3. Quindi la tradizione rivoluzionaria o meglio del pensiero politico come pensiero della crisi e della rivoluzione è propria di Berlinguer. Ho colto questo aspetto con maggiore consapevolezza recentemente, seguendo una audiolezione di Remo Bodei sulle figure e le funzioni della filosofia in Hegel del 1986 presso l’Istituto italiano degli studi filosofici (temi che ritroviamo nel saggio Scomposizioni). Il tema è nel pensiero hegeliano, nella fase giovanile, o tardo-giovanile, quello del rapporto tra moltitudine o popolo che esprime l’energia e la pulsione ma non ha coscienza e il filosofo che ha la coscienza dei tempi nuovi, conosce la direzione ma non ha la dimensione storica e collettiva per avanzare. La figura dell’intellettuale organico gramsciano è una forma di intellettuale idealistico di questa fase rivoluzionaria in Germania, si pensi a Fichte, poi interpretata da Marx e poi presente nel ruolo del partito in Lenin. Non è un caso che Berlinguer, pur rifiutando lo schematismo, la tradizione del Diamat sovietico, l’ossificazione rituale e burocratica del richiamo a Lenin, non rinuncia, da storicista al leninismo, proprio perché Lenin è una figura dell’intellettuale che interpreta il momento della crisi e della rivoluzione. Queste analogie sono importanti per collocare culturalmente l’impostazione berlingueriana e comprendere maggiormente la sua figura, al di là della mentalità odierna rispetto alla politica. La politica ha a che fare con la Storia, non è un mestiere parassitario di élite che ricercano la rendita della politica. Berlinguer dice più volte di avere fatto una scelta di vita, di sentire la politica come passione, come vocazione, potremmo dire fichtianamente come missione. Infatti con la sua impostazione didascalica e pedagogica – questo il tratto tipico della comunicazione politica berlingueriana – è evidente come egli cerchi di interpretare la figura dell’intellettuale organico di gramsciana memoria (uno sviluppo chiaro di quell’intellettuale-filosofo che vuole cambiare il mondo ma in rapporto ad un collettivo).

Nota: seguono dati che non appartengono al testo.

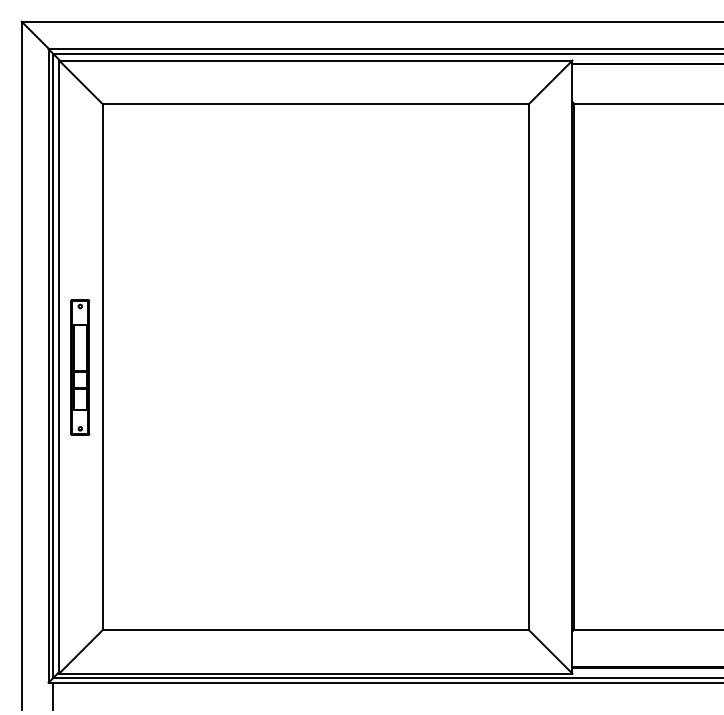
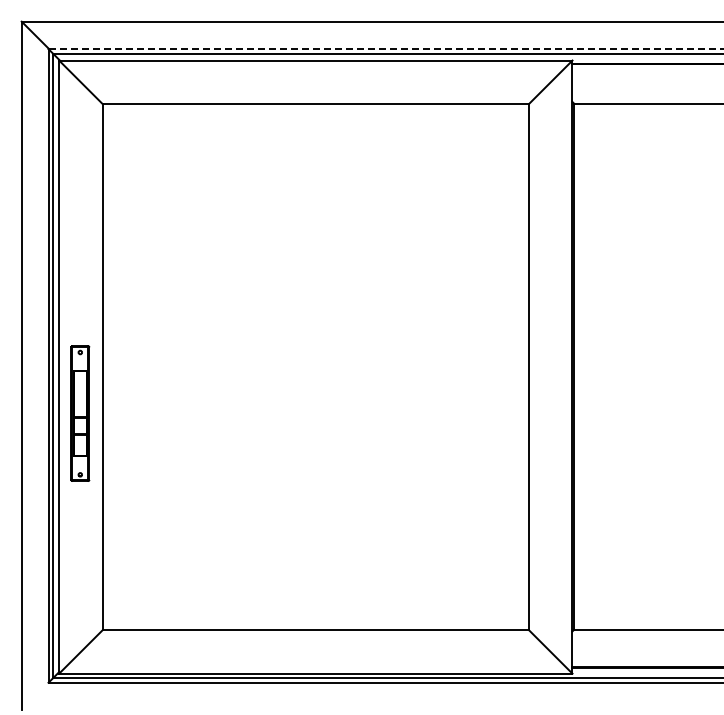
line at (386, 49): solid -> dashed
part at (80, 367) position: (80, 367) -> (80, 413)
line at (53, 695): present -> none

4. Berlinguer espressione di un’epoca. Berlinguer è espressione di un’epoca, ossia quella del movimento comunista internazionale nelle sue articolazione, che si caratterizza mediante una serie di vie nazionali e di autonomi sviluppi. Il movimento italiano, quello del PCI, si definisce lungo la linea Gramsci-Togliatti e Berlinguer da questo punto di vista porta ai limiti estremi l’impianto togliattiano, quello della via nazionale al socialismo e della democrazia progressiva, il quale, utilizzando la ricchezza analitica gramsciana sulla funzione degli intellettuali e del partito – come abbiamo visto non estranea al leninismo -, conduce ad una impostazione che definirei di matrice engelsiana, ossia potremmo dire “socialdemocratica”, arricchita da una nuova figura, il partito di massa (prodotto già in nuce nella fase secondo internazionalista). Sulla sostenibilità di questa lettura richiamo anche il recente saggio di Luciano Canfora, Marx e i suoi scolari. Un partito di massa, il PCI, che fa parte della Repubblica dei partiti italiana (la cosiddetta Prima repubblica), e l’epoca in questo caso è espressa dal programma della funzione costituzionale del partito prevista dalla costituzione italiana, ma l’epoca è anche questa vicenda collocata dentro la Guerra fredda e il confronto tra USA e URSS. Si tratta di una fase epocale con i suoi problemi e che negli anni settanta comincia a far emergere gli elementi della crisi. Si tenga presente, poi, che proprio perché Berlinguer rappresenta una cultura politica determinata, esprime allo stesso tempo e proprio per questo il pensiero complessivo e collettivo di un gruppo dirigente, di un collettivo.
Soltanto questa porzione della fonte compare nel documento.